Myth engulfs both Archer’s Pond and the forest that surrounds it. While stories are varied and range from plague deaths to misguided teenage love, one of the most pervasive is the story of Polly. Polly lived in the woods with her husband, where they struggled to survive both the elements and their crushing poverty. Polly longed to buy a new pair of shoes to protect her feet from the snow, ice, and rocky terrain. Her husband refused, insisting they barely had funds to keep the couple alive. Despite his protests, Polly bought a pair of cheap shoes, and upon being discovered was brutally decapitated by her husband. Overcome by grief, the husband hanged himself exactly one week after having taken an ax to his wife’s neck. Legend holds that the ghosts of both Polly and her murderous husband roam the woods around Archer’s Pond, never finding eternal rest.

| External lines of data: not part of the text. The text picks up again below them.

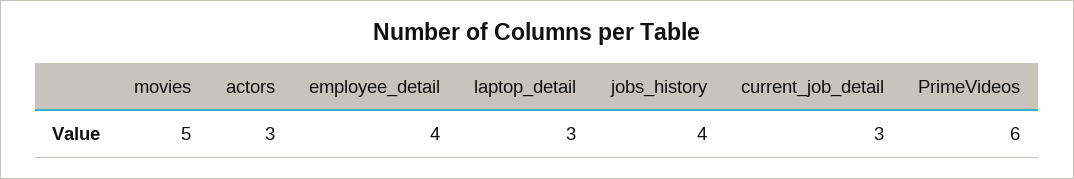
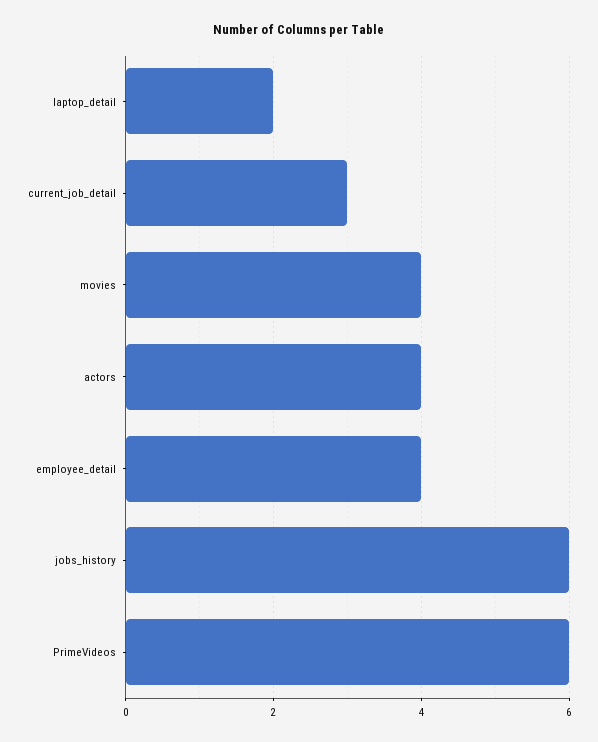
  {
-   "movies": 5,
+   "movies": 4,
-   "actors": 3,
+   "actors": 4,
    "employee_detail": 4,
-   "laptop_detail": 3,
+   "laptop_detail": 2,
-   "jobs_history": 4,
+   "jobs_history": 6,
    "current_job_detail": 3,
    "PrimeVideos": 6
  }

In Portsmouth, the South Street Cemetery is generally recognized as one of the city’s most haunted locations. Its paranormal reputation centers around the wrongful execution of young schoolteacher Ruth Blay, who was sentenced to death in 1768 after one of her students reported her for infanticide. In reality, poor Miss Blay had a stillborn baby after becoming pregnant out of wedlock. Confused and wracked with grief, Ruth buried the baby under the floor of the schoolhouse, not knowing that a student was watching. The day of her hanging arrived, and the city of Portsmouth was abuzz with rumors of an impending pardon from the governor. Portsmouth’s sheriff, not eager to have a conviction overturned, or to delay his lunch break, moved the execution to take place earlier in the day. Minutes after Ruth was killed, her pardon arrived via messenger. Local myth says that the ghosts of both Miss Blay and her deceased child haunt the South Street Cemetery, disrupting the peace that they themselves were denied.